Pero los otomanos tuvieron tanta mala suerte que amanecieron en el barrio de los panaderos y éstos, en homenaje a la heroica resistencia y al emperador Leopoldo I, hornearon un pan con la forma de la media luna que lucía en los estandartes turcos.

Y hablando de vigilantes y medialunas, a mi modesto entender no hay mejores en todo el país que las que sirven en la confitería Boston, de Mar del Plata, en cualquiera de sus locales. ¡Má qué otomanos ni policías!

domingo, 3 de agosto de 2008

¡Ni una empanada para el Sr. Juez!


Y menos para los de Soho. ¡Ay, salteñitas de mi corazón!

Por Víctor Ego Ducrot


Esta historia debió haberse escrito unas semanas antes, pero fue tanta la prepotencia sojera de los últimos tiempos que otros temas quedaron en el tintero. Pero nunca es tarde si los aliños y los condimentos son buenos.

Caminaba el escriba por las calles de Belgrano cuando recordó estar cerca de La Paceña, un boliche especializado en empanadas bolivianas. Hacia allí enfiló.

Una docena por favor, picantes. Como no señor. ¿Cuánto es? Algo así como dos mangos con cincuenta cada una. Subterráneo hacia su casa, con el paquete bien amarrado, y que sufran por envidia los pasajeros que lo acompañen en la travesía por el subsuelo de la ciudad.

¿Habrá que darles un golpe de horno? Y, sí. ¿Una copa de vino tinto hasta que llegue ella? Y, sí. ¿Para después una infusión con hojas de coca en saquitos, que aún le quedaban desde el último viaje al país de Evo Morales? Y, sí.

Era evidente que al escriba lo aguardaba una de esas buenas noches porteñas. Además, ya lo preveía, ni un minuto de televisión…para lo que sirve. No pondrían su serie preferida, la vieja Inspector Morse, y los programas periodísticos, casi todos cortadas por la misma tijera.

Pero no todo puede ser perfecto. Un querido amigo le envió el siguiente correo electrónico, que estuvo a punto de arruinarle la velada: Oiga cronista, ¿qué le pasa que tan poco lo leo y oigo sobre cocina del Altiplano, será que usted está de acuerdo con Oyarbide?

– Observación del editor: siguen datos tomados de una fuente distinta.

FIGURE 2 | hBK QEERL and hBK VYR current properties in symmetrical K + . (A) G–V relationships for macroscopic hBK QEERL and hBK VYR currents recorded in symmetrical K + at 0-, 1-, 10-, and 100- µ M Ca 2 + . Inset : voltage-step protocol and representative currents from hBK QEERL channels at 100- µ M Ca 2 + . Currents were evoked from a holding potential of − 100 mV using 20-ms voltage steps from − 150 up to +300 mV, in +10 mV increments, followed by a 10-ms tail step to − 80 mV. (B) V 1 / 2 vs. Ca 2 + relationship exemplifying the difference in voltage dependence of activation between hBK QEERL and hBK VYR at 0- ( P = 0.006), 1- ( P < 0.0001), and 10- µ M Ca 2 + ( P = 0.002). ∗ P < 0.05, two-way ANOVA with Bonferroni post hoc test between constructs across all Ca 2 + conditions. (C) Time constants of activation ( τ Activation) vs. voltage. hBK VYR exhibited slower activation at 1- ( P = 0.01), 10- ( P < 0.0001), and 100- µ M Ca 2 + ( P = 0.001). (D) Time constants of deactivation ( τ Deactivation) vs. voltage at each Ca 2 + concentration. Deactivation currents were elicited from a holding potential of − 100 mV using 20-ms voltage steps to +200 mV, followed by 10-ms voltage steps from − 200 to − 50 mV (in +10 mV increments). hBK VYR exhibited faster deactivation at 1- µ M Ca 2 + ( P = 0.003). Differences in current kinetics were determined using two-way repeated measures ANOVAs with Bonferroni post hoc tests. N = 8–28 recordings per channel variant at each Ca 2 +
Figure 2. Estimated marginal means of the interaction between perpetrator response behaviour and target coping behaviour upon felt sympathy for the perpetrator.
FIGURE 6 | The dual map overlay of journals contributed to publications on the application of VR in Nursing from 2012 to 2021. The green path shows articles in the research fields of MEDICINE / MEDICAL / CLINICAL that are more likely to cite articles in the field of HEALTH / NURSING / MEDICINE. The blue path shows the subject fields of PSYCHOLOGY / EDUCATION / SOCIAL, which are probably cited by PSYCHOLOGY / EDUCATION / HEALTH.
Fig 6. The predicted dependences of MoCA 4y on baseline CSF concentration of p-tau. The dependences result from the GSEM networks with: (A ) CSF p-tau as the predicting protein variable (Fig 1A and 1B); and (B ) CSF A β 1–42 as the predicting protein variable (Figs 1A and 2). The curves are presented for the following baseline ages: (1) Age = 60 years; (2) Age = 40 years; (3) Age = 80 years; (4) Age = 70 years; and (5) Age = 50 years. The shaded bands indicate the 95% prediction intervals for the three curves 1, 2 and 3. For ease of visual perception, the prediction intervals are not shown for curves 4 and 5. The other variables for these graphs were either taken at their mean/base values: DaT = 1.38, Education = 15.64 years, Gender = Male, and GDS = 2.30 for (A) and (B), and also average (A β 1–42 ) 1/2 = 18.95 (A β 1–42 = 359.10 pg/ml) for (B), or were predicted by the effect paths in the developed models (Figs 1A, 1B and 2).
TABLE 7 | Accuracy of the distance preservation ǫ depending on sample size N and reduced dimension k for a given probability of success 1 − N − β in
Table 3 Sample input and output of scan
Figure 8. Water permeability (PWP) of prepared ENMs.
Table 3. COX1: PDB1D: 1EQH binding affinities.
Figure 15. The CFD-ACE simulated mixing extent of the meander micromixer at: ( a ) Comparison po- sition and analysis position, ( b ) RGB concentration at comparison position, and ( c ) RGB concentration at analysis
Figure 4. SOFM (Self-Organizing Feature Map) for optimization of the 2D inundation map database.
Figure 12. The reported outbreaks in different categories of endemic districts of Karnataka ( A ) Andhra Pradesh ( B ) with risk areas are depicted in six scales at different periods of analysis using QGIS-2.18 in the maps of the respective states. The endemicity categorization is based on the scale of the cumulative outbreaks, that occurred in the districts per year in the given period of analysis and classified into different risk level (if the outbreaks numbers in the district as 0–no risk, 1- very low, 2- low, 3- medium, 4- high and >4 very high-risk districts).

Así fue como nació la idea de esta columna, dedicada a todos los bolivianos que habitan territorio argentino. Y ni una empanada, nada salvo repudio para quien desde su magistratura afirma muy suelto de cuerpo que ellos, los bolivianos, aceptan la explotación y el maltrato porque así se los dicta su cultura.

A mediados de junio pasado se supo que el juez Norberto Oyarbide sobreseyó a mandameses de la empresa Soho, acusados de contratar talleres de costura que empleaban inmigrantes, en condiciones inhumanas. Uno de los argumentos de su señoría fue que ese tipo de explotación formaría parte de las “costumbres y pautas culturales de los pueblos originarios del Altiplano boliviano”, de donde es oriunda la mayoría de las trabajadoras y trabajadores costureros.

El noción Colegio de Graduados en Antropología de la República Argentina sostuvo entonces que el juez empleó “una de cultura que es inaceptable a la luz de la ciencia antropológica desde hace varias décadas” y que “el caso Soho debe ser considerado en relación a las relaciones laborales contemporáneas, caracterizadas, entre otras cuestiones, por la descentralización de la producción, el abaratamiento de costos, la flexibilización y precarización laboral, y no en relación a las costumbres ancestrales de los trabajadores”.

¡Ay dios de las alturas (si es qué existís), cómo es posible que a esta altura de la historia, los argentinos tengamos que empacharnos hasta el asco con semejantes decisiones tribunalicias!

A ver si unas buenas salteñas, que así le dicen a las empanadas en La Paz, nos curan de tanto espanto. Dense un vuelta por La Paceña o comuníquense por teléfono (Echeverría 2570; 4788-2282). No se arrepentirán.

Y hablando de cocina boliviana –tan variada ella, desde el Altiplano hasta Cochabamba y Santa Cruz de la Sierra-, si se entusiasman recorran una tarde o mañana las cercanía de la estación Liniers, donde habitan decenas de puestos y casas especializadas en sus sabores; bares y restaurantes en los que pueden ser agasajados con un buen anticucho, por ejemplo.

Y para el final, nuestra admiración por el presidente indio Morales, que una vez se paró ante las Naciones Unidas, para defender los atributos alimenticios y culinarios de las hojas de coca.